7 L'Article 239 de la Constitution de 1974 indiquait que "les communes, les Provinces autonomes, les Républiques et autres communautés socio-politiques ont le droit et le devoir, conformément au système de défense nationale, de réglementer et d'organiser la défense nationale sur leurs territoires respectifs et de diriger la défense territoriale (...).". La défense de l'indépendance, de l'intégrité territoriale de la RSFY relevait des forces armées de la RSFY (Article 240).

8 Préambule de la Constitution de 1974, Principes Fondamentaux I

9 Il est intéressant de noter que le Préambule de la Constitution de 1974 mentionnait également le droit de sécession des membres de la Fédération. Toutefois, l'interprétation générale de cette disposition était alors que ce droit était déjà éteint au moment de la création de la Fédération et que les Républiques y avaient renoncé dès lors qu'elles avaient rejoint la Fédération.

10 L'Article 4 de la Constitution de 1974 indiquait que "La province socialiste autonome est une communauté socio-politique socialiste autonome, démocratique et autogestionnaire fondée sur le pouvoir et l'autogestion de la classe ouvrière et de tous les travailleurs dans laquelle les travailleurs et les citoyens, les nations et les nationalités exercent leurs droits souverains, et au plan de la République lorsque la Constitution de la République socialiste de Serbie dispose que c'est dans l'intérêt commun des travailleurs et des citoyens, des nations et des nationalités de la République dans son ensemble."

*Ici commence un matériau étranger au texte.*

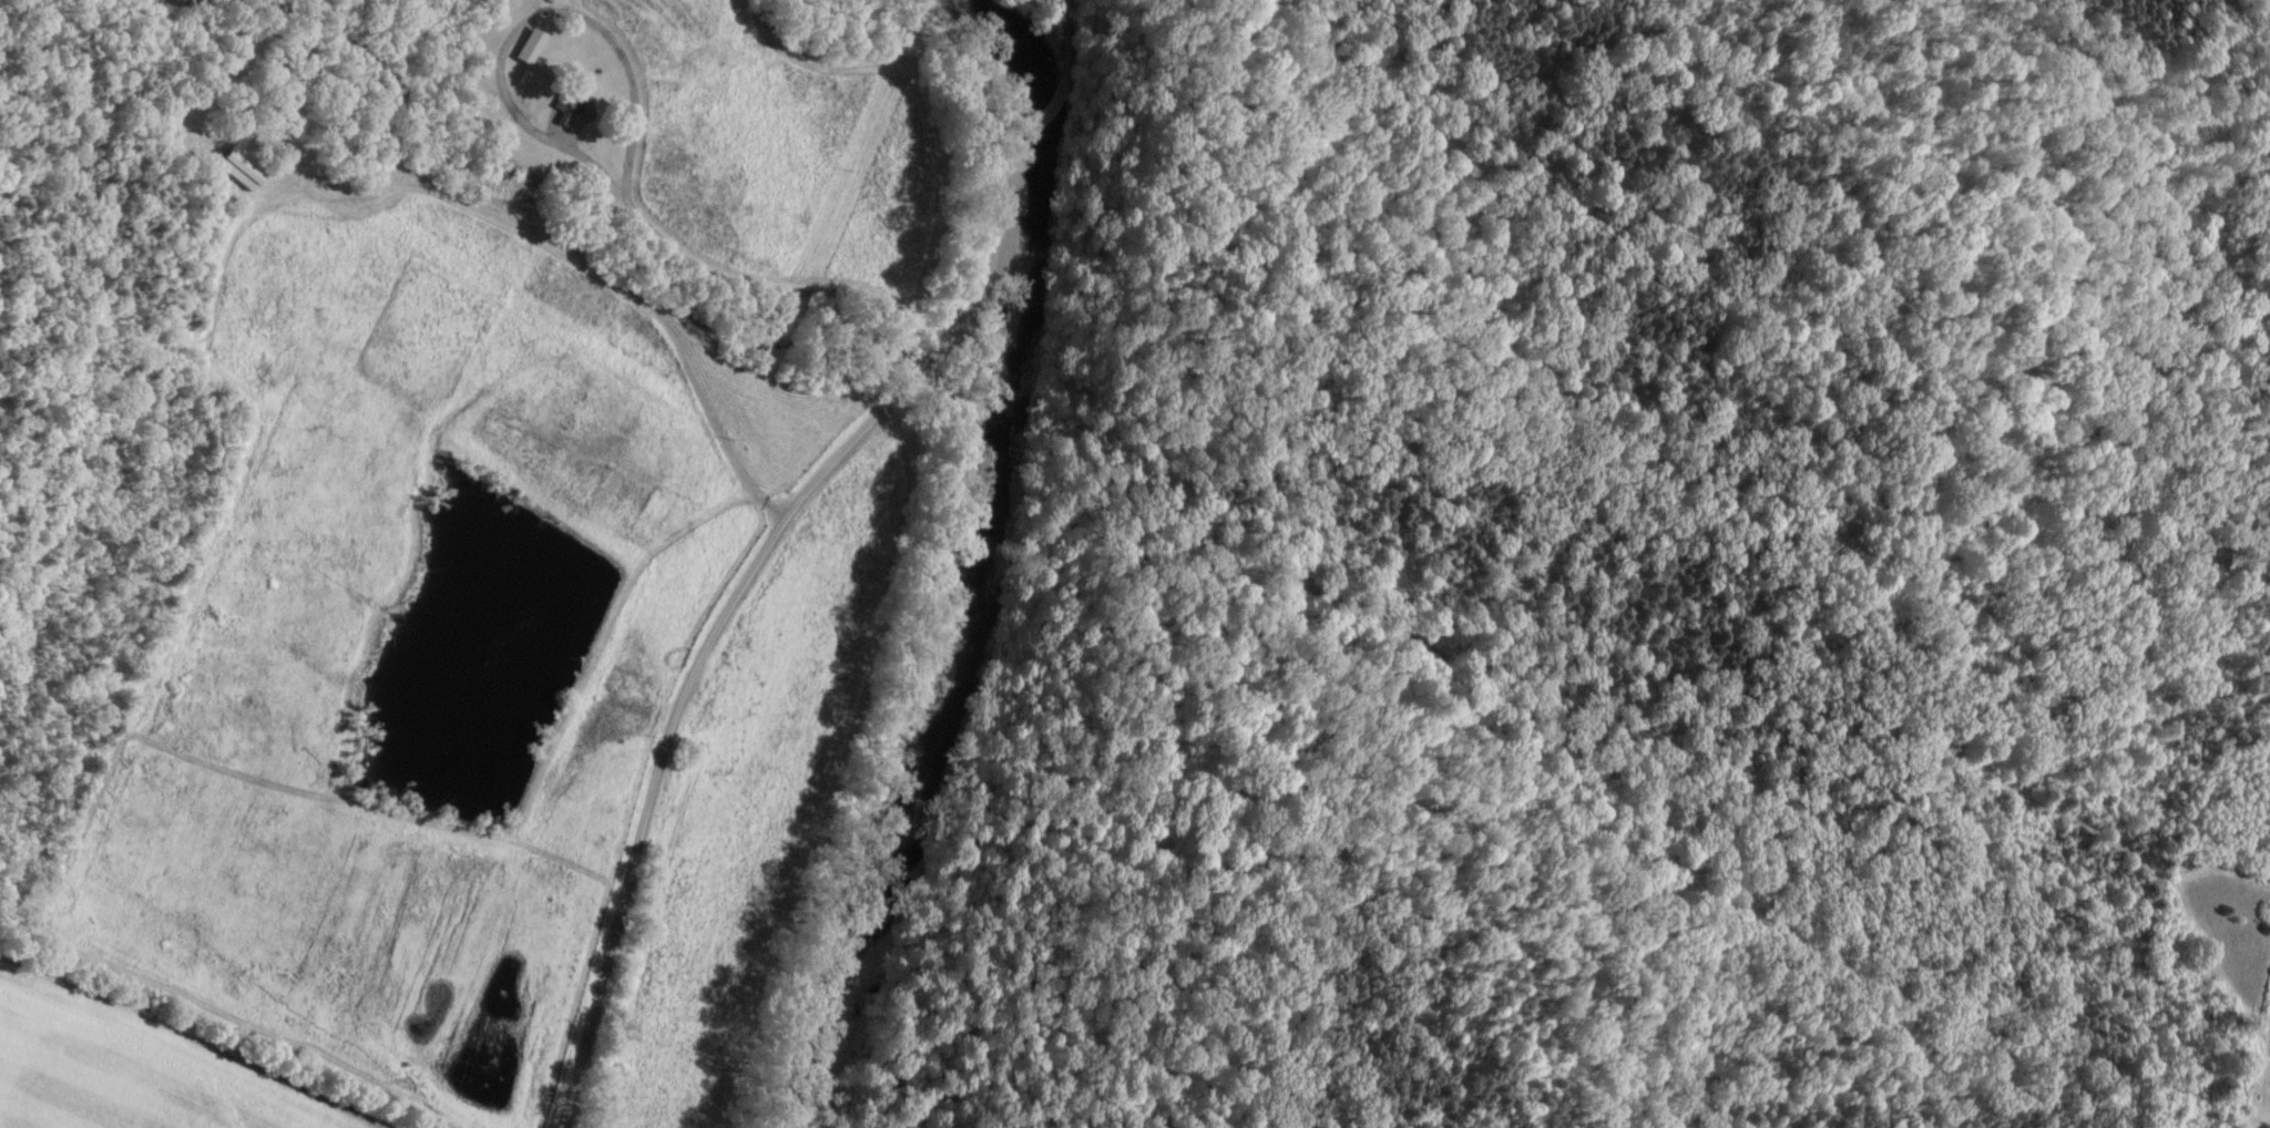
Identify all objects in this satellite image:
building: (525, 48)
road: (501, 79)
building: (524, 83)
crop: (715, 137)
building: (234, 169)
road: (763, 552)
river: (994, 567)
crop: (454, 691)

11 Articles 284 et 286 de la Constitution de 1974

12 Articles 370, 381 et 448 de la Constitution de 1974

13 Article 321 de la Constitution de 1974

14 Article 214 de la Constitution de 1974

15 Les manifestants au Kosovo en 1980/1981 réclamaient de meilleures conditions de vie, une aide financière, une plus grande liberté d'expression, le relâchement des prisonniers politiques et un statut de république pour le Kosovo.

16 Dénomination historique désignant le gouvernement catalan, et datant de l'époque à laquelle la Catalogne possédait les caractéristiques d'un Etat dans le système confédéral espagnol antérieur au XVIIIème siècle.